Wesley: All right. I'm going to let you all in on something you may have trouble comprehending. I assure you however-- Gunn: Vampires are real. Wesley: I was telling!

'The Cautionary Tale of Numero Cinco'


Spike's Bitches 45: That sure as hell wasn't in the brochure.  

[NAFDA] Spike-centric discussion. Lusty, lewd (only occasionally crude), risqué (and frisqué), bawdy (Oh, lawdy!), flirty ('cuz we're purty), raunchy talk inside. Caveat lector.


Fred Pete - Mar 11, 2010 10:03:23 am PST #12714 of 30000
Ann, that's a ferret.

Yay, Harvey!


meara - Mar 11, 2010 10:32:04 am PST #12715 of 30000

Hee. I have this sudden vision of Hil going tonwork at a HBCU and REALLY getting the "so what are you" question (from people not at the school)


Calli - Mar 11, 2010 10:44:59 am PST #12716 of 30000
I must obey the inscrutable exhortations of my soul—Calvin and Hobbs

Ah. I guess the crystals would explain why he was disinclined to produce, if they're causing irritation. I hope the dampened food helps clear up the problem. And yay for no infection!


Strix - Mar 11, 2010 10:49:54 am PST #12717 of 30000
A dress should be tight enough to show you're a woman but loose enough to flee from zombies. — Ginger

All I can think of are dilithium crystals, which would make for some stinky ass space travel.


tommyrot - Mar 11, 2010 10:51:36 am PST #12718 of 30000
Sir, it's not an offence to let your cat eat your bacon. Okay? And we don't arrest cats, I'm very sorry.

Maybe that's what "flavor crystals" are....


DavidS - Mar 11, 2010 10:56:38 am PST #12719 of 30000
"Look, son, if it's good enough for Shirley Bassey, it's good enough for you."

All I can think of are dilithium crystals, which would make for some stinky ass space travel.

"Scotty! Give me Warp Speed Cat Piss!"


Strix - Mar 11, 2010 10:59:31 am PST #12720 of 30000
A dress should be tight enough to show you're a woman but loose enough to flee from zombies. — Ginger

You wouldn't need a deflector shield, with that ammoniacal reek.

I love my cats, my OMG, my eyes, my eyes! My nose lining! OWWW.
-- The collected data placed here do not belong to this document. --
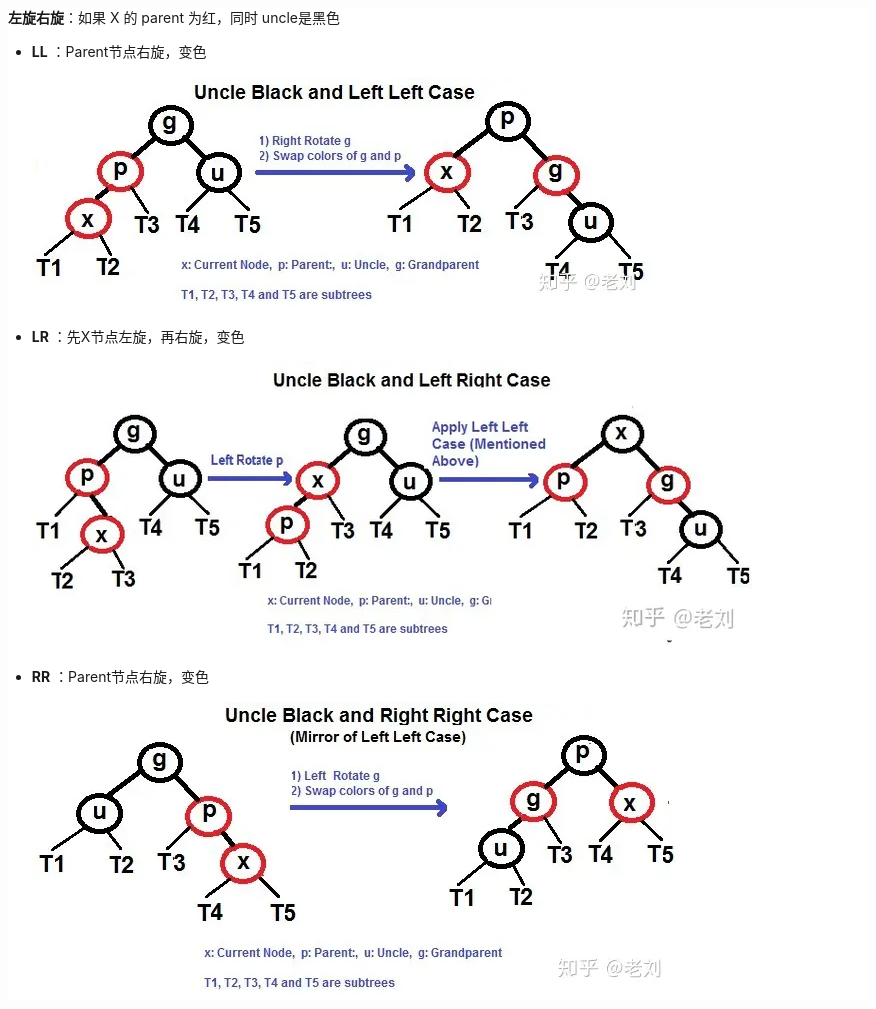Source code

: **左旋右旋**：如果 X 的 parent 为红，同时 uncle是黑色

- **LL** ：Parent节点右旋，变色
	
	![](img/data_structure/20240111102450.png)

- **LR** ：先X节点左旋，再右旋，变色
	 
	 ![](img/data_structure/20240111102641.png)
	
- **RR** ：Parent节点右旋，变色
	 
	 ![](img/data_structure/20240111102749.png)
	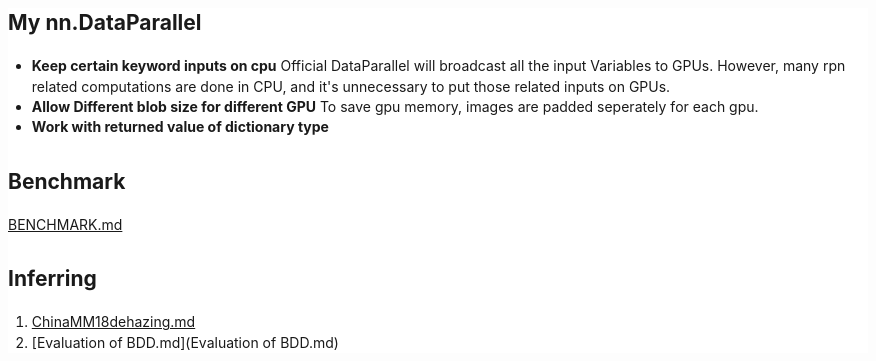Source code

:## My nn.DataParallel

- **Keep certain keyword inputs on cpu**
  Official DataParallel will broadcast all the input Variables to GPUs. However, many rpn related computations are done in CPU, and it's unnecessary to put those related inputs on GPUs.
- **Allow Different blob size for different GPU**
  To save gpu memory, images are padded seperately for each gpu.
- **Work with returned value of dictionary type**

## Benchmark
[BENCHMARK.md](BENCHMARK.md)


## Inferring
1. [ChinaMM18dehazing.md](ChinaMM18dehazing.md)
2. [Evaluation of BDD.md](Evaluation of BDD.md)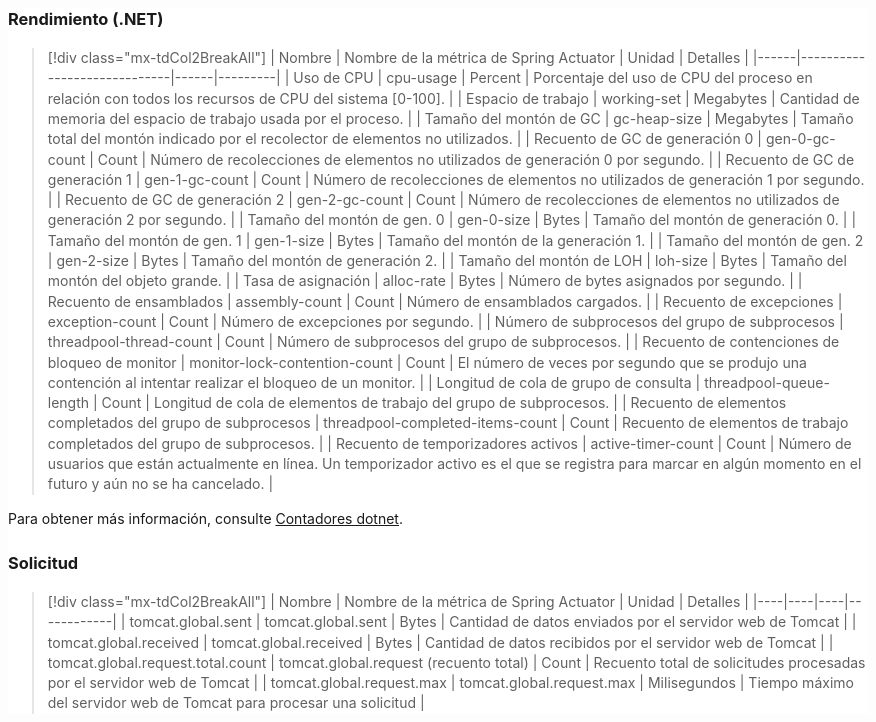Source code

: ### <a name="performance-net"></a>Rendimiento (.NET)

>[!div class="mx-tdCol2BreakAll"]
>| Nombre | Nombre de la métrica de Spring Actuator | Unidad | Detalles |
>|------|-----------------------------|------|---------|
>| Uso de CPU       | cpu-usage      | Percent      | Porcentaje del uso de CPU del proceso en relación con todos los recursos de CPU del sistema [0-100]. |
>| Espacio de trabajo     | working-set    | Megabytes    | Cantidad de memoria del espacio de trabajo usada por el proceso. |
>| Tamaño del montón de GC    | gc-heap-size   | Megabytes    | Tamaño total del montón indicado por el recolector de elementos no utilizados. |
>| Recuento de GC de generación 0  | gen-0-gc-count | Count        | Número de recolecciones de elementos no utilizados de generación 0 por segundo. |
>| Recuento de GC de generación 1  | gen-1-gc-count | Count        | Número de recolecciones de elementos no utilizados de generación 1 por segundo. |
>| Recuento de GC de generación 2  | gen-2-gc-count | Count        | Número de recolecciones de elementos no utilizados de generación 2 por segundo. |
>| Tamaño del montón de gen. 0 | gen-0-size     | Bytes        | Tamaño del montón de generación 0. |
>| Tamaño del montón de gen. 1 | gen-1-size     | Bytes        | Tamaño del montón de la generación 1. |
>| Tamaño del montón de gen. 2 | gen-2-size     | Bytes        | Tamaño del montón de generación 2. |
>| Tamaño del montón de LOH   | loh-size       | Bytes        | Tamaño del montón del objeto grande. |
>| Tasa de asignación | alloc-rate     | Bytes        | Número de bytes asignados por segundo. |
>| Recuento de ensamblados  | assembly-count | Count        | Número de ensamblados cargados. |
>| Recuento de excepciones | exception-count | Count       | Número de excepciones por segundo. |
>| Número de subprocesos del grupo de subprocesos      | threadpool-thread-count              | Count | Número de subprocesos del grupo de subprocesos. |
>| Recuento de contenciones de bloqueo de monitor | monitor-lock-contention-count        | Count | El número de veces por segundo que se produjo una contención al intentar realizar el bloqueo de un monitor. |
>| Longitud de cola de grupo de consulta      | threadpool-queue-length              | Count | Longitud de cola de elementos de trabajo del grupo de subprocesos. |
>| Recuento de elementos completados del grupo de subprocesos | threadpool-completed-items-count | Count | Recuento de elementos de trabajo completados del grupo de subprocesos. |
>| Recuento de temporizadores activos               | active-timer-count               | Count | Número de usuarios que están actualmente en línea. Un temporizador activo es el que se registra para marcar en algún momento en el futuro y aún no se ha cancelado. |

Para obtener más información, consulte [Contadores dotnet](/dotnet/core/diagnostics/dotnet-counters).

### <a name="request"></a>Solicitud
>[!div class="mx-tdCol2BreakAll"]
>| Nombre | Nombre de la métrica de Spring Actuator | Unidad | Detalles |
>|----|----|----|------------|
>| tomcat.global.sent | tomcat.global.sent | Bytes | Cantidad de datos enviados por el servidor web de Tomcat |
>| tomcat.global.received | tomcat.global.received | Bytes | Cantidad de datos recibidos por el servidor web de Tomcat |
>| tomcat.global.request.total.count | tomcat.global.request (recuento total) | Count | Recuento total de solicitudes procesadas por el servidor web de Tomcat |
>| tomcat.global.request.max | tomcat.global.request.max | Milisegundos | Tiempo máximo del servidor web de Tomcat para procesar una solicitud |
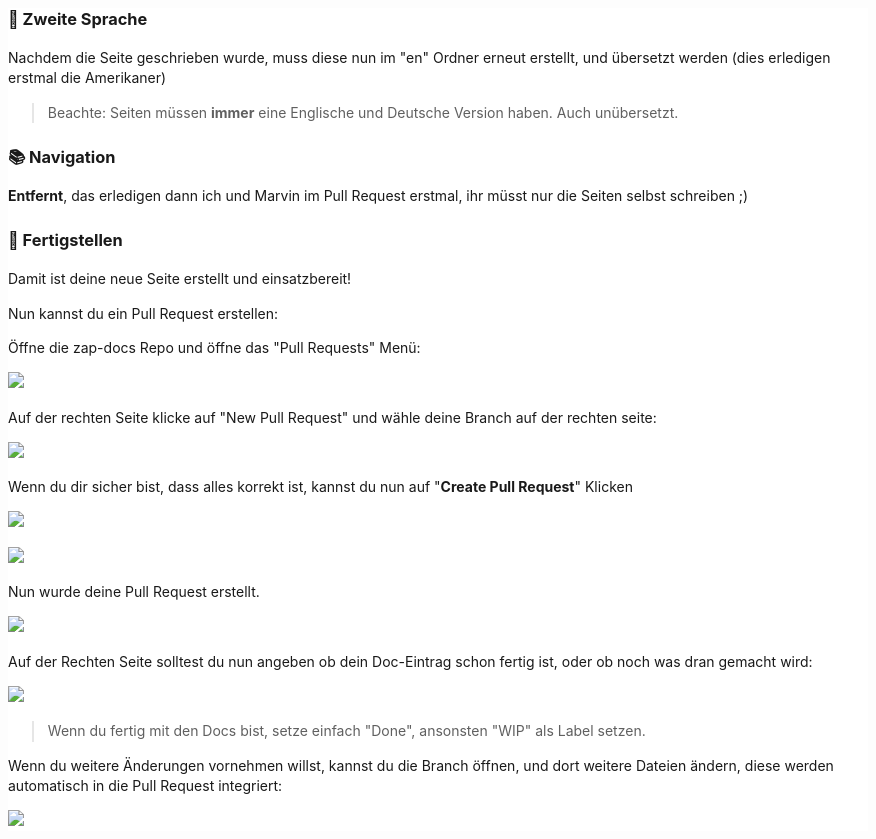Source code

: ### 📡 Zweite Sprache

Nachdem die Seite geschrieben wurde, muss diese nun im "en" Ordner erneut erstellt, und übersetzt werden (dies erledigen erstmal die Amerikaner)

> Beachte: Seiten müssen **immer** eine Englische und Deutsche Version haben. Auch unübersetzt.

### 📚 Navigation

**Entfernt**, das erledigen dann ich und Marvin im Pull Request erstmal, ihr müsst nur die Seiten selbst schreiben ;)

### 🥅 Fertigstellen

Damit ist deine neue Seite erstellt und einsatzbereit!

Nun kannst du ein Pull Request erstellen:

Öffne die zap-docs Repo und öffne das "Pull Requests" Menü:

![](https://i.imgur.com/uxTnmvb.png)

Auf der rechten Seite klicke auf "New Pull Request" und wähle deine Branch auf der rechten seite:

![](https://screensaver01.zap-hosting.com/index.php/s/ETx33r8GFFf7eQR/preview)

Wenn du dir sicher bist, dass alles korrekt ist, kannst du nun auf "**Create Pull Request**" Klicken

![](https://i.imgur.com/gOstBbM.png)

![](https://i.imgur.com/4SdxcHb.png)

Nun wurde deine Pull Request erstellt.

![](https://i.imgur.com/M4VZpra.png)

Auf der Rechten Seite solltest du nun angeben ob dein Doc-Eintrag schon fertig ist, oder ob noch was dran gemacht wird:

![](https://screensaver01.zap-hosting.com/index.php/s/pgGPXH9TWQiqKiN/preview)

> Wenn du fertig mit den Docs bist, setze einfach "Done", ansonsten "WIP" als Label setzen.

Wenn du weitere Änderungen vornehmen willst, kannst du die Branch öffnen, und dort weitere Dateien ändern, diese werden automatisch in die Pull Request integriert:

![](https://i.imgur.com/Tush4SB.png)

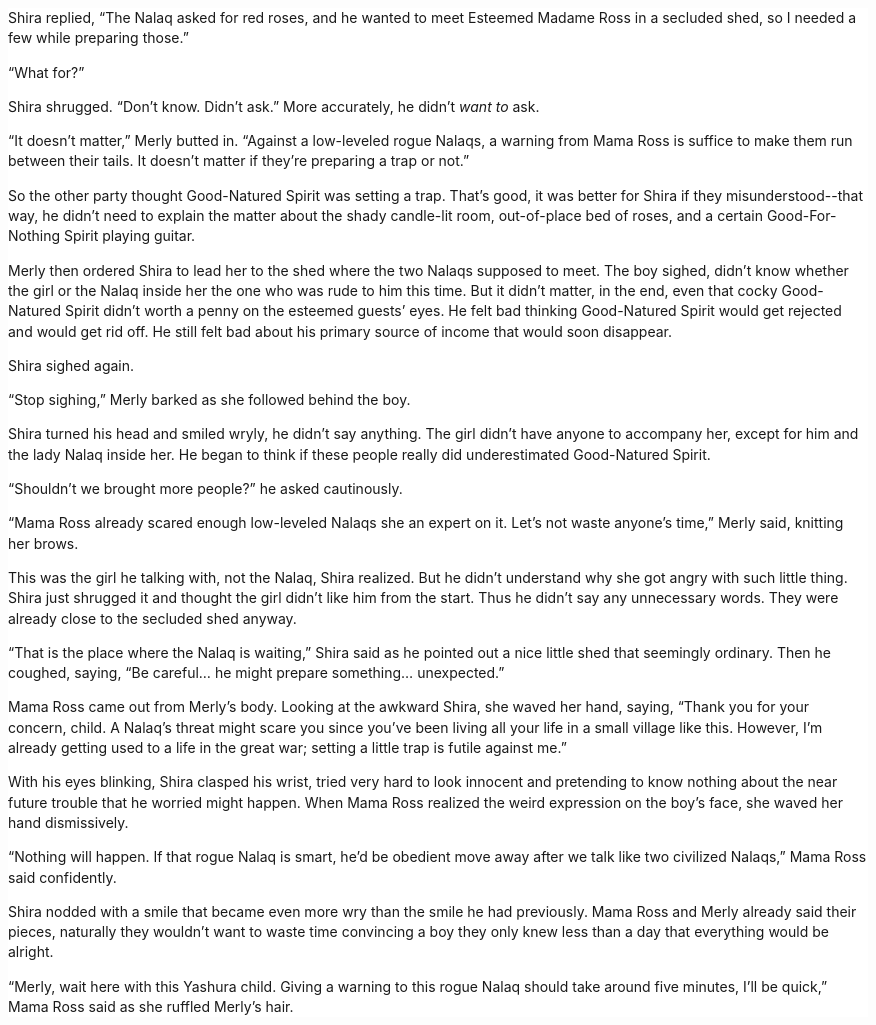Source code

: Shira replied, “The Nalaq asked for red roses, and he wanted to meet Esteemed Madame Ross in a secluded shed, so I needed a few while preparing those.”

“What for?”

Shira shrugged. “Don’t know. Didn’t ask.” More accurately, he didn’t _want to_ ask.

“It doesn’t matter,” Merly butted in. “Against a low-leveled rogue Nalaqs, a warning from Mama Ross is suffice to make them run between their tails. It doesn’t matter if they’re preparing a trap or not.”

So the other party thought Good-Natured Spirit was setting a trap. That’s good, it was better for Shira if they misunderstood--that way, he didn’t need to explain the matter about the shady candle-lit room, out-of-place bed of roses, and a certain Good-For-Nothing Spirit playing guitar.

Merly then ordered Shira to lead her to the shed where the two Nalaqs supposed to meet. The boy sighed, didn’t know whether the girl or the Nalaq inside her the one who was rude to him this time. But it didn’t matter, in the end, even that cocky Good-Natured Spirit didn’t worth a penny on the esteemed guests’ eyes. He felt bad thinking Good-Natured Spirit would get rejected and would get rid off. He still felt bad about his primary source of income that would soon disappear.

Shira sighed again.

“Stop sighing,” Merly barked as she followed behind the boy.

Shira turned his head and smiled wryly, he didn’t say anything. The girl didn’t have anyone to accompany her, except for him and the lady Nalaq inside her. He began to think if these people really did underestimated Good-Natured Spirit.

“Shouldn’t we brought more people?” he asked cautinously.

“Mama Ross already scared enough low-leveled Nalaqs she an expert on it. Let’s not waste anyone’s time,” Merly said, knitting her brows.

This was the girl he talking with, not the Nalaq, Shira realized. But he didn’t understand why she got angry with such little thing. Shira just shrugged it and thought the girl didn’t like him from the start. Thus he didn’t say any unnecessary words. They were already close to the secluded shed anyway.

“That is the place where the Nalaq is waiting,” Shira said as he pointed out a nice little shed that seemingly ordinary. Then he coughed, saying, “Be careful… he might prepare something… unexpected.”

Mama Ross came out from Merly’s body. Looking at the awkward Shira, she waved her hand, saying, “Thank you for your concern, child. A Nalaq’s threat might scare you since you’ve been living all your life in a small village like this. However, I’m already getting used to a life in the great war; setting a little trap is futile against me.”

With his eyes blinking, Shira clasped his wrist, tried very hard to look innocent and pretending to know nothing about the near future trouble that he worried might happen. When Mama Ross realized the weird expression on the boy’s face, she waved her hand dismissively.

“Nothing will happen. If that rogue Nalaq is smart, he’d be obedient move away after we talk like two civilized Nalaqs,” Mama Ross said confidently.

Shira nodded with a smile that became even more wry than the smile he had previously. Mama Ross and Merly already said their pieces, naturally they wouldn’t want to waste time convincing a boy they only knew less than a day that everything would be alright.

“Merly, wait here with this Yashura child. Giving a warning to this rogue Nalaq should take around five minutes, I’ll be quick,” Mama Ross said as she ruffled Merly’s hair.
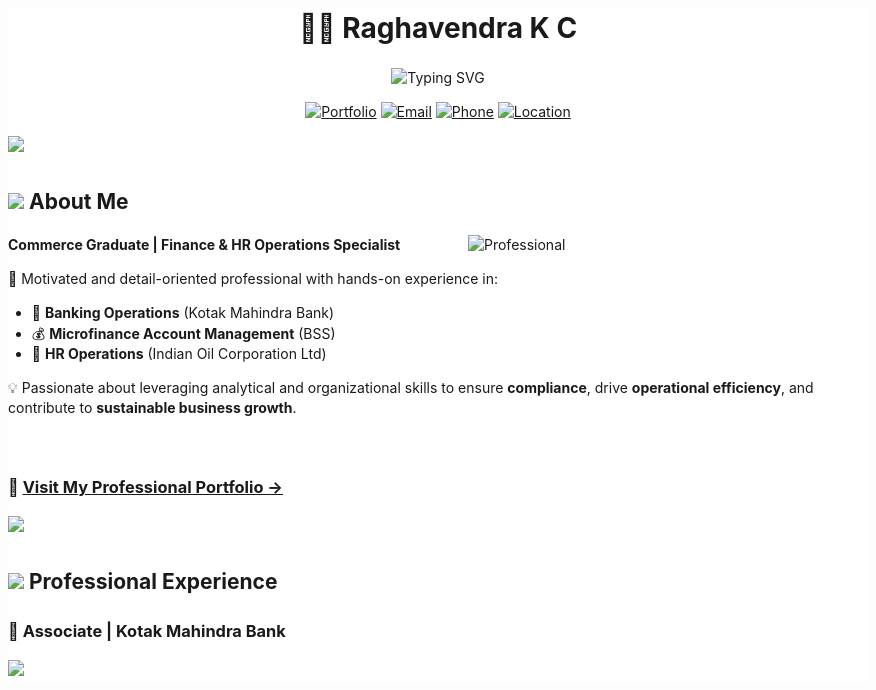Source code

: # <div align="center">👨‍💼 Raghavendra K C</div>

<div align="center">
  
![Typing SVG](https://readme-typing-svg.herokuapp.com?font=Fira+Code&weight=600&size=28&duration=3000&pause=1000&color=2E8B57&center=true&vCenter=true&width=600&lines=Commerce+Graduate;Finance+%26+HR+Operations+Specialist;Banking+Professional;Customer+Relationship+Expert)

</div>

<div align="center">
  
[![Portfolio](https://img.shields.io/badge/🌐_Portfolio-Visit%20Website-0066cc?style=for-the-badge&logoColor=white)](https://raghavendrakc.netlify.app/)
[![Email](https://img.shields.io/badge/📧_Email-raghuna0201y%40gmail.com-D14836?style=for-the-badge&logo=gmail&logoColor=white)](mailto:raghuna0201y@gmail.com)
[![Phone](https://img.shields.io/badge/📱_Phone-%2B91%209880368916-25D366?style=for-the-badge&logo=whatsapp&logoColor=white)](tel:+919880368916)
[![Location](https://img.shields.io/badge/📍_Location-Mandya%2C%20Karnataka-FF5722?style=for-the-badge&logo=google-maps&logoColor=white)](https://maps.google.com/?q=Mandya,Karnataka,India)

</div>

<img src="https://user-images.githubusercontent.com/73097560/115834477-dbab4500-a447-11eb-908a-139a6edaec5c.gif">

## <img src="https://media.giphy.com/media/iY8CRBdQXODJSCERIr/giphy.gif" width="35"> About Me

<img align="right" alt="Professional" width="400" src="https://cdn.dribbble.com/users/1162077/screenshots/3848914/programmer.gif">

**Commerce Graduate | Finance & HR Operations Specialist**

🎯 Motivated and detail-oriented professional with hands-on experience in:

- 🏦 **Banking Operations** (Kotak Mahindra Bank)
- 💰 **Microfinance Account Management** (BSS)
- 👥 **HR Operations** (Indian Oil Corporation Ltd)

💡 Passionate about leveraging analytical and organizational skills to ensure **compliance**, drive **operational efficiency**, and contribute to **sustainable business growth**.

<br>

### 🔗 **[Visit My Professional Portfolio →](https://raghavendrakc.netlify.app/)**

<img src="https://user-images.githubusercontent.com/73097560/115834477-dbab4500-a447-11eb-908a-139a6edaec5c.gif">

## <img src="https://media2.giphy.com/media/QssGEmpkyEOhBCb7e1/giphy.gif?cid=ecf05e47a0n3gi1bfqntqmob8g9aid1oyj2wr3ds3mg700bl&rid=giphy.gif" width="32"> Professional Experience

### 🏦 **Associate** | Kotak Mahindra Bank
<img src="https://img.shields.io/badge/Duration-Aug%202025%20–%20Present-brightgreen?style=flat-square">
Connie Neil - Mar 11, 2010 11:16:07 am PST #12721 of 30000
brillig

Hubby's filled in another box on his "medical conditions to achieve in my lifetime," a semi-collapsed lung. I told him to stop treating the diagnostic manual as a to-do list. He shrugged and said, "It's not like it's the first collapsed lung I've had." I told him not to sound so proud.

Frustrating man. He told his doctor that he thought his CPAP was at a high enough pressure that it a collapsed lung wouldn't happen. Doc laughed. So now he's on Advair to clear up the gunk. We should be collecting points for all this stuff.


Strix - Mar 11, 2010 11:21:02 am PST #12722 of 30000
A dress should be tight enough to show you're a woman but loose enough to flee from zombies. — Ginger

Oh, good lord, Connie! Tell him to STOP THAT.

Dang, dude. I hope it clears up well. Goodness.


Connie Neil - Mar 11, 2010 11:27:37 am PST #12723 of 30000
brillig

I should not have to great news of "semi-collapsed lung" with a sigh of relief and "Is that all?" I was afraid of pneumonia, or TB, since his mom was treated for it when he was a kid and she didn't tell anyone. We only found out by going through stacks of papers and finding the letter saying "completion of treatment."

So he comes by it honestly. "Honey, should I go to the doctor for this or will a band-aid do?" "I can see the bone!" "So yes on the ER?"